DISCLAIMER: this issue is not related to code

Produce a list of already available frame candidates (i.e., frame + frame elements + example sentences) that would fit well into the soccer domain.
You should proceed in either ways, with 2 opposite paradigms in mind.

  • top-down: you look for suitable frames in a frame repository;
  • bottom-up: you start from the top-ranked lexical units as per the output of step 2 and look for suitable ones in a frame repository.

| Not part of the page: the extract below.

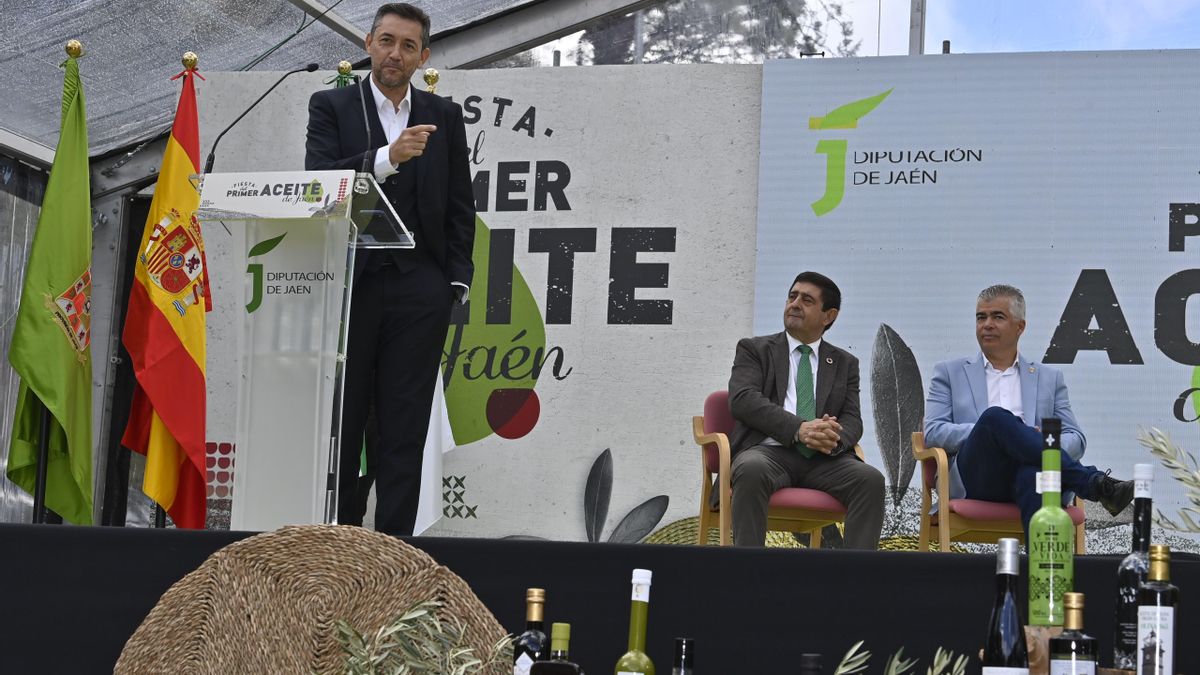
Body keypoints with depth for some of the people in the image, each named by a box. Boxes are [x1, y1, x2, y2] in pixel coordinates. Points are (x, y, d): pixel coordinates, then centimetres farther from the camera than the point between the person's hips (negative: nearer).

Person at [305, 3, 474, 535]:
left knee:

Here are 2 frame repos as a starting point:

Build a list of relation candidates that do not currently exist in DBpedia

DISCLAIMER: this issue is not related to code

We want to assess the potential of the fact extractor.
Try to address the following question:

Which relations can we extract that are not already mapped in the DBpedia ontology or do not exist in the raw infobox properties datasets?

  • Focus on the soccer domain in your mother tongue;
  • Build a list of potentially interesting relations that are not already in the corresponding DBpedia chapter;
  • Compute statistics by browsing through soccer-related DBpedia entities, i.e., instances of SoccerPlayer, SoccerClub, SoccerManager, SoccerLeague, SoccerTournament, SoccerLeagueSeason.

DBpedia magic

The following SPARQL query computes the amount of raw infobox properties for a given $CLASS. You can fire it to your DBpedia language endpoint

SELECT DISTINCT(?properties), (count(?properties) as ?amount)
WHERE
{
  ?s a <http://dbpedia.org/ontology/$CLASS> ;
    ?properties ?o .
  FILTER (regex(?properties, "dbpedia.org/property"))
}
ORDER BY ?amount

Bonus

Can you figure out the query for the ontology properties?